SuttaCentral

Reestablishing Sila


#1

I have taken the 5 precepts a few years ago. I have recently realized I was telling lies for years to myself and others by continuously exaggerating things (as part of my job) and being willfully blind towards things (as a coping mechanism mostly). I was putting in effort into telling the truth and describing things as accurately as possible, so the realization that I was still continuously breaking the precepts for all this time was kind of a shock. Especially how I was repressing important things in my mind (really thinking I was doing good to others by doing so) instead of facing them.

What methods are there for a lay person to deal with these offenses, retake the precepts and reestablish Sila?
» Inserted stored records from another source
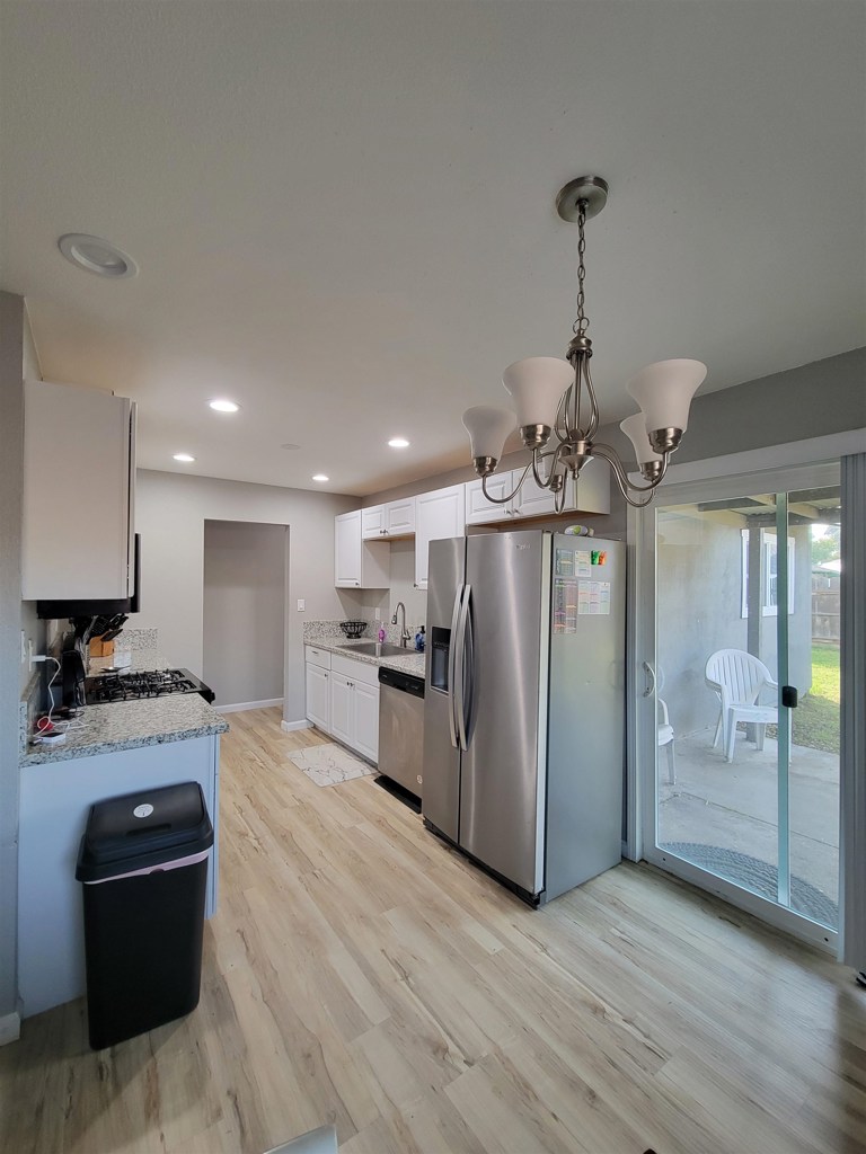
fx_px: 434
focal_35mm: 13
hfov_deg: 89.9
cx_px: 433
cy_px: 577
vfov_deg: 106.2
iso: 200
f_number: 2.2
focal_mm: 2.2
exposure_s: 1/60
Any advice on how to work properly in jobs where getting ahead means being able to repeat bullshit the loudest?

Thank you


#2

The following sutta might help

There are lies that I have told, to a greater or lesser extent. That was not right. That was not good. But if I become remorseful for that reason, that evil deed of mine will not be undone.’ So, reflecting thus, he abandons right then the telling of lies, and in the future refrains from telling lies. This is how there comes to be the abandoning of that evil deed. This is how there comes to be the transcending of that evil deed.

https://www.accesstoinsight.org/tipitaka/sn/sn42/sn42.008.than.html


#3

If your job requires you to tell lies, then I’d find another job. It’s not worth the heartache or breaking the precepts. If there’s a way for you to be successful and honest in your job, then do that.

Keep in mind that being honest doesn’t necessarily mean saying everything about anything, but knowing also what’s beneficial and timely. Sometimes it’s not the right time to say something, so withholding information in that sense is not lying. But flat-out falsehoods should be avoided.


#4

Right views lead to right speech and actions. These lead to a change from wrong livelihood to Right livelihood. This will lead to a state of mind more able to give rise to mindfulness and jhanas.


#5

Realising your behaviour for what it is is very important here, and a reason to be glad about. So you’ve made that, that’s great!

Not realising that what you said was actually a lie also is not necessarily the same as delibertely telling a lie. Normally, the fact of breking the precept of not lying includes to tell a deliberate lie.

Even if what you did in the past must not have been an outright breaking of the precept in this sense, it will certainly give you a greater feeling of satisfaction and joy to realise that it had not been as pure as you made yourself believe, and now, after becoming aware, being able to do better.

If you feel it would be good to re-take the precepts you can recite them to yourself if you don’t find an appropriate opportunity to do it with someone else.


#6

A small verse from the Dhammapada that helps me deal with the past:

Who once was heedless,
but later is not,
brightens the world
like the moon set free from a cloud.

His evil-done deed
is replaced with skillfulness:
he brightens the world
like the moon set free from a cloud.